R- Trois choses. La première, ce matin, qu'il réunisse, compte tenu du sondage paru dans Le Figaro et de ce que semble être l'opinion française, qu'il réunisse les forces politiques.
Q- Vous faites très confiance aux sondages !
R- Non, mais quand c'est aussi net - 67 % de français qui sont contre l'entrée de la Turquie -, c'est quand même une indication. Mais comme je ne crois pas aux sondages universels mais au suffrage universel, vous allez voir la suite. Donc les forces politiques, il les réunit, toutes sensibilités, pour prendre le pouls justement des français et de leurs représentants. Ensuite, brandir le veto : c'est ça qu'on lui demande. Il représente la France, la France n'est pas d'accord, les Français ne sont pas d'accord, donc il dit "Je ne peux pas engager la France". Et s'il ne le fait pas, eh bien, dans ce cas-là, il remet son mandat en jeu.
Q- Donc vous demandez la démission de J. Chirac ?
R- Je lui demande, si vendredi prochain il engage la France dans cette négociation, de se tourner vers les Français et de dire "J'ai cru devoir, en mon âme et conscience engager la France dans cette négociation, je n'ai pas brandi le veto, je me retourne vers les Français qui m'ont élu, pour leur demander leur sentiment" : donc soit un référendum, soit une élection présidentielle. Une élection présidentielle serait la meilleure solution. Regardez la position du parti présidentiel, auquel je n'appartiens pas, mais qui est un parti ami, l'UMP. L'UMP est contre. Le parti qui soutient le Président, même lui, est contre ! Donc le Président ne peut pas faire ce coup de force. Je supplie J. Chirac d'écouter les Français. Je ne comprends pas sa position, lui qui est si soucieux d'établir un décalage entre la France et l'Amérique ! Pour une fois, le voilà plus américain que les Américains. Je ne comprends pas la position de J. Chirac.
Q- Mais réclamer la démission de J. Chirac, c'est quand même un peu fort, non ?

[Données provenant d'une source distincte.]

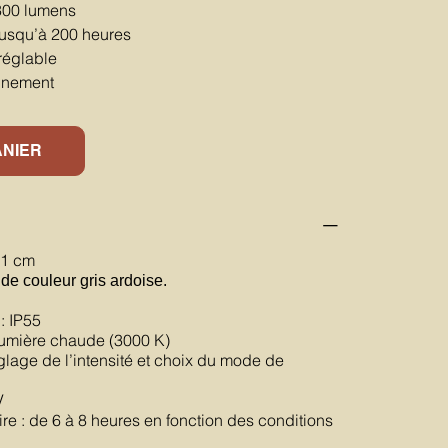
300 lumens
usqu’à 200 heures
réglable
nnement
ANIER
21 cm
de couleur gris ardoise.
: IP55
lumière chaude (3000 K)
glage de l’intensité et choix du mode de
V
e : de 6 à 8 heures en fonction des conditions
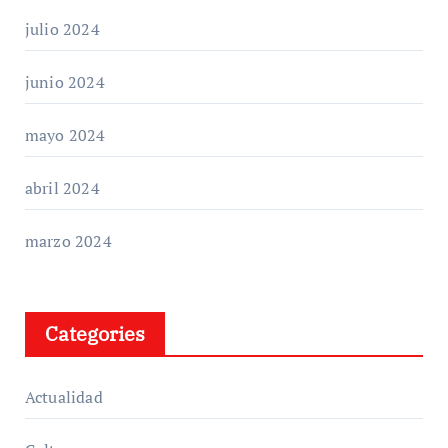
julio 2024
junio 2024
mayo 2024
abril 2024
marzo 2024
Categories
Actualidad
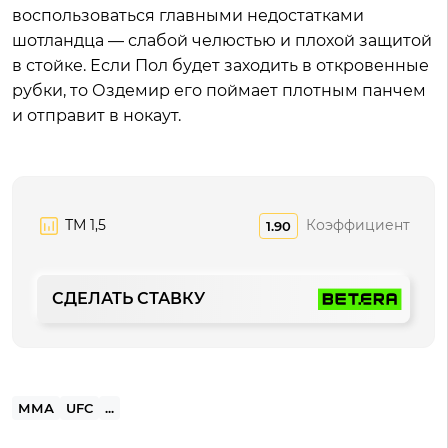
воспользоваться главными недостатками
шотландца — слабой челюстью и плохой защитой
в стойке. Если Пол будет заходить в откровенные
рубки, то Оздемир его поймает плотным панчем
и отправит в нокаут.
ТМ 1,5
Коэффициент
1.90
СДЕЛАТЬ СТАВКУ
ММА
UFC
...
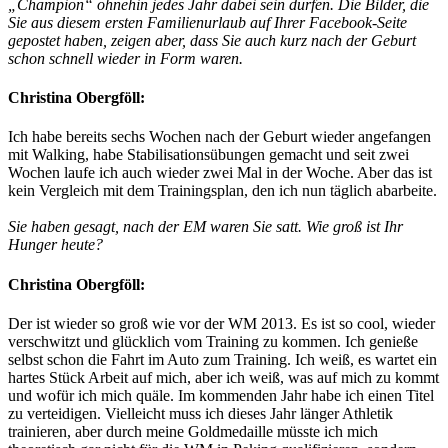
„Champion“ ohnehin jedes Jahr dabei sein dürfen. Die Bilder, die
Sie aus diesem ersten Familienurlaub auf Ihrer Facebook-Seite
gepostet haben, zeigen aber, dass Sie auch kurz nach der Geburt
schon schnell wieder in Form waren.
Christina Obergföll:
Ich habe bereits sechs Wochen nach der Geburt wieder angefangen
mit Walking, habe Stabilisationsübungen gemacht und seit zwei
Wochen laufe ich auch wieder zwei Mal in der Woche. Aber das ist
kein Vergleich mit dem Trainingsplan, den ich nun täglich abarbeite.
Sie haben gesagt, nach der EM waren Sie satt. Wie groß ist Ihr
Hunger heute?
Christina Obergföll:
Der ist wieder so groß wie vor der WM 2013. Es ist so cool, wieder
verschwitzt und glücklich vom Training zu kommen. Ich genieße
selbst schon die Fahrt im Auto zum Training. Ich weiß, es wartet ein
hartes Stück Arbeit auf mich, aber ich weiß, was auf mich zu kommt
und wofür ich mich quäle. Im kommenden Jahr habe ich einen Titel
zu verteidigen. Vielleicht muss ich dieses Jahr länger Athletik
trainieren, aber durch meine Goldmedaille müsste ich mich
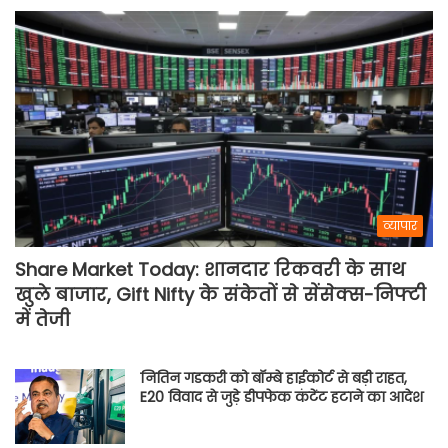
व्यापार
Share Market Today: शानदार रिकवरी के साथ
खुले बाजार, Gift Nifty के संकेतों से सेंसेक्स-निफ्टी
में तेजी
नितिन गडकरी को बॉम्बे हाईकोर्ट से बड़ी राहत,
E20 विवाद से जुड़े डीपफेक कंटेंट हटाने का आदेश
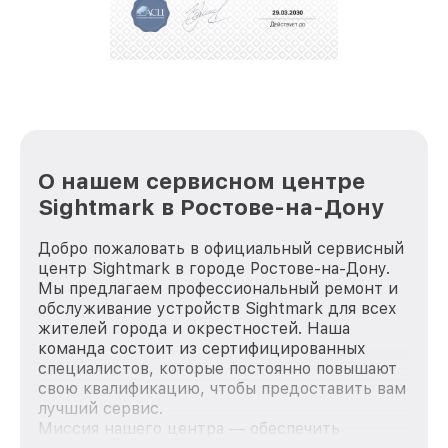
положительные отзывы и обрели отличную
репутацию. Мы постоянно совершенствуемся и
стараемся каждый день делать наш сервис еще
лучше!
О нашем сервисном центре
Sightmark в Ростове-на-Дону
Добро пожаловать в официальный сервисный
центр Sightmark в городе Ростове-на-Дону.
Мы предлагаем профессиональный ремонт и
обслуживание устройств Sightmark для всех
жителей города и окрестностей. Наша
команда состоит из сертифицированных
специалистов, которые постоянно повышают
свою квалификацию, чтобы предоставить вам
лучший сервис.
Миссия нашего центра — обеспечить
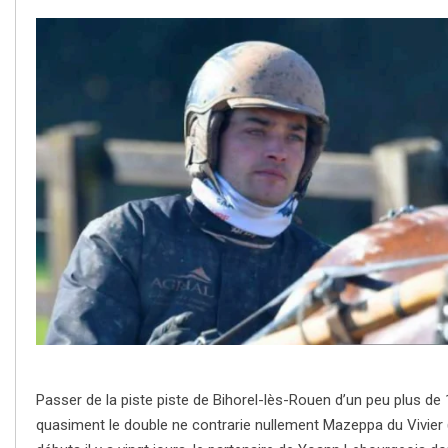
Passer de la piste piste de Bihorel-lès-Rouen d’un peu plus de 
quasiment le double ne contrarie nullement Mazeppa du Vivier 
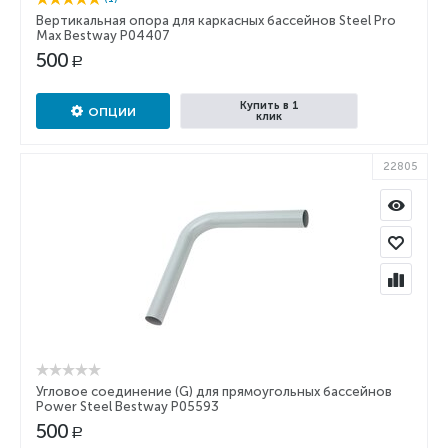
Вертикальная опора для каркасных бассейнов Steel Pro
Max Bestway P04407
500
Р
Купить в 1
ОПЦИИ
клик
22805
Угловое соединение (G) для прямоугольных бассейнов
Power Steel Bestway P05593
500
Р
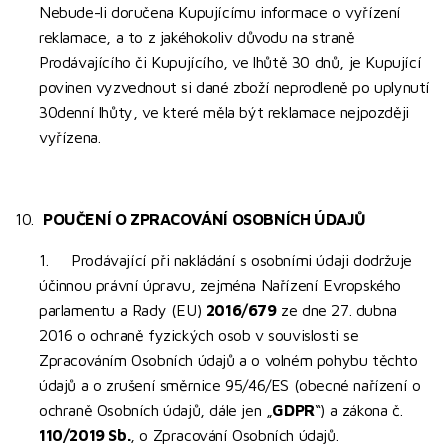
Nebude-li doručena Kupujícímu informace o vyřízení
reklamace, a to z jakéhokoliv důvodu na straně
Prodávajícího či Kupujícího, ve lhůtě 30 dnů, je Kupující
povinen vyzvednout si dané zboží neprodleně po uplynutí
30denní lhůty, ve které měla být reklamace nejpozději
vyřízena.
10.
POUČENÍ O ZPRACOVÁNÍ OSOBNÍCH ÚDAJŮ
1. Prodávající při nakládání s osobními údaji dodržuje
účinnou právní úpravu, zejména Nařízení Evropského
parlamentu a Rady (EU)
2016/679
ze dne 27. dubna
2016 o ochraně fyzických osob v souvislosti se
Zpracováním Osobních údajů a o volném pohybu těchto
údajů a o zrušení směrnice 95/46/ES (obecné nařízení o
ochraně Osobních údajů, dále jen „
GDPR
“) a zákona č.
110/2019 Sb.
, o Zpracování Osobních údajů.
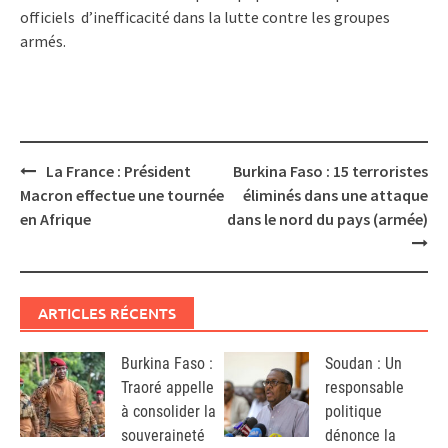
officiels d’inefficacité dans la lutte contre les groupes
armés.
Post
La France : Président
Burkina Faso : 15 terroristes
navigation
Macron effectue une tournée
éliminés dans une attaque
en Afrique
dans le nord du pays (armée)
ARTICLES RÉCENTS
Burkina Faso :
Soudan : Un
Traoré appelle
responsable
à consolider la
politique
souveraineté
dénonce la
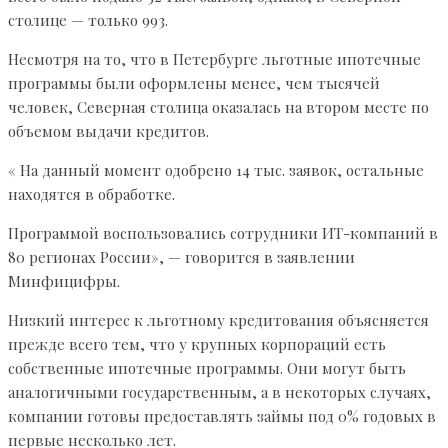
столице — только 993.
Несмотря на то, что в Петербурге льготные ипотечные
программы были оформлены менее, чем тысячей
человек, Северная столица оказалась на втором месте по
объемом выдачи кредитов.
« На данный момент одобрено 14 тыс. заявок, остальные
находятся в обработке.
Программой воспользовались сотрудники ИТ-компаний в
80 регионах России», — говорится в заявлении
Минфицифры.
Низкий интерес к льготному кредитования объясняется
прежде всего тем, что у крупных корпораций есть
собственные ипотечные программы. Они могут быть
аналогичными государственным, а в некоторых случаях,
компании готовы предоставлять займы под 0% годовых в
первые несколько лет.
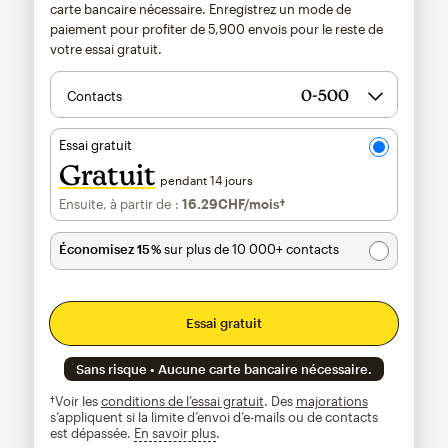
carte bancaire nécessaire. Enregistrez un mode de
paiement pour profiter de
5,900
envois pour le reste de
votre essai gratuit.
Contacts
Essai gratuit
Gratuit
pendant 14 jours
Ensuite, à partir de :
16.29CHF
/mois†
par mois†
Économisez 15 %
sur plus de 10 000+ contacts
Essai gratuit
Sans risque • Aucune carte bancaire nécessaire.
†Voir les
conditions de l’essai gratuit
. Des
majorations
s’appliquent si la limite d’envoi d’e-mails ou de contacts
est dépassée.
En savoir plus
infobulle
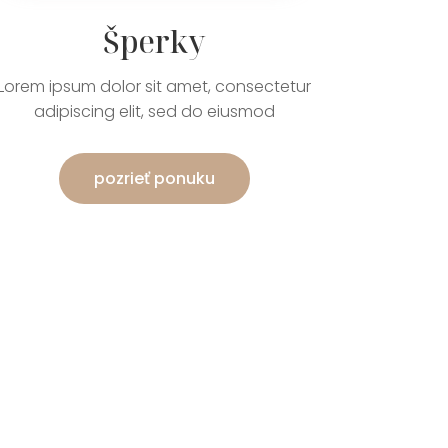
Šperky
Lorem ipsum dolor sit amet, consectetur
adipiscing elit, sed do eiusmod
pozrieť ponuku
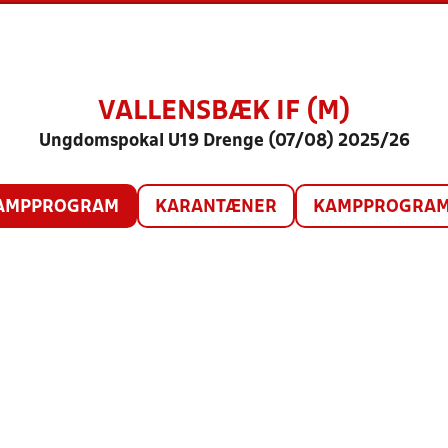
VALLENSBÆK IF (M)
Ungdomspokal U19 Drenge (07/08) 2025/26
AMPPROGRAM
KARANTÆNER
KAMPPROGRAM 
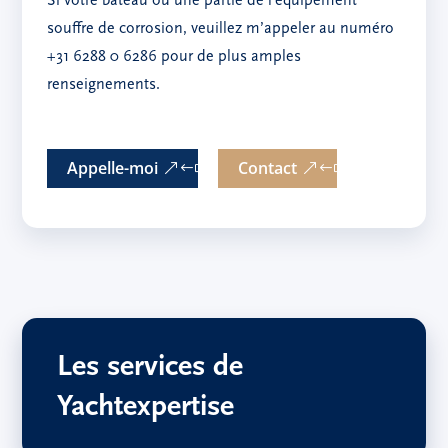
Si votre bateau ou une partie de l’équipement
souffre de corrosion, veuillez m’appeler au numéro
+31 6288 0 6286 pour de plus amples
renseignements.
Appelle-moi
Contact
Les services de
Yachtexpertise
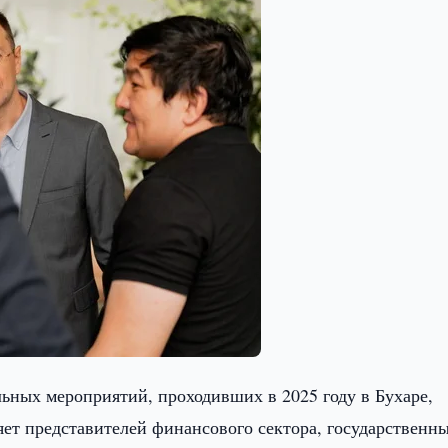
ьных мероприятий, проходивших в 2025 году в Бухаре,
яет представителей финансового сектора, государственн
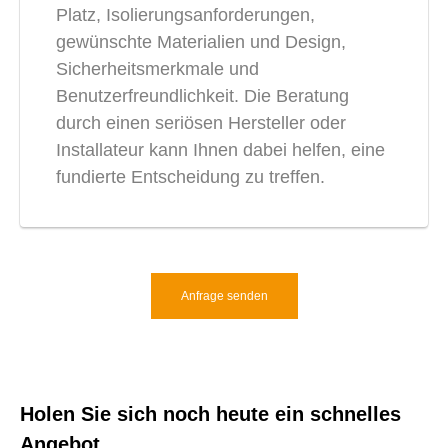
Platz, Isolierungsanforderungen,
gewünschte Materialien und Design,
Sicherheitsmerkmale und
Benutzerfreundlichkeit. Die Beratung
durch einen seriösen Hersteller oder
Installateur kann Ihnen dabei helfen, eine
fundierte Entscheidung zu treffen.
Anfrage senden
Holen Sie sich noch heute ein schnelles
Angebot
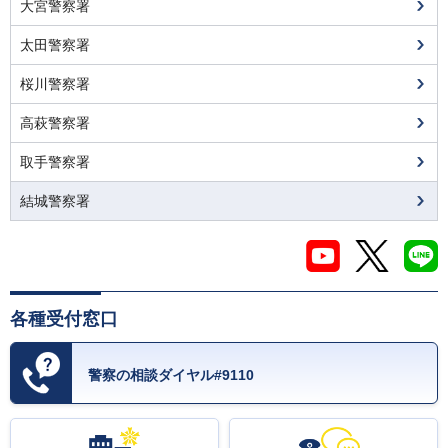
大宮警察署
太田警察署
桜川警察署
高萩警察署
取手警察署
結城警察署
各種受付窓口
警察の相談ダイヤル#9110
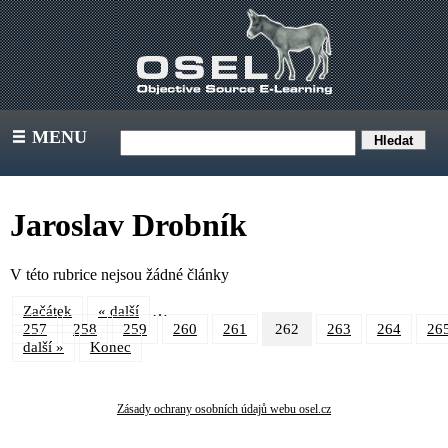
MENU
III
Jaroslav Drobník
V této rubrice nejsou žádné články
…
Začátek
« další
257
258
259
260
261
262
263
264
26
další »
Konec
Zásady ochrany osobních údajů webu osel.cz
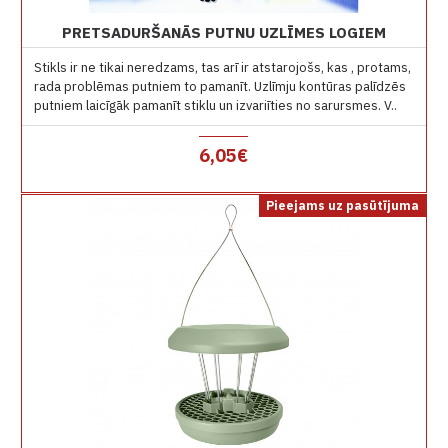
PRETSADURŠANĀS PUTNU UZLĪMES LOGIEM
Stikls ir ne tikai neredzams, tas arī ir atstarojošs, kas , protams,
rada problēmas putniem to pamanīt. Uzlīmju kontūras palīdzēs
putniem laicīgāk pamanīt stiklu un izvariīties no sarursmes. V..
6,05€
Pieejams uz pasūtījuma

R- Ce n'est pas la démission de J. Chirac. Je dis que c'est aux français de juger. Vous ne trouvez pas ? On est en démocratie. C'est dans le droit fil du gaullisme. Le Général de Gaulle avait établi le référendum et l'élection présidentielle au suffrage universel, en disant ceci : il faut que de temps en temps, le chef de l'Etat vérifie qu'il est bien en accord avec les Français.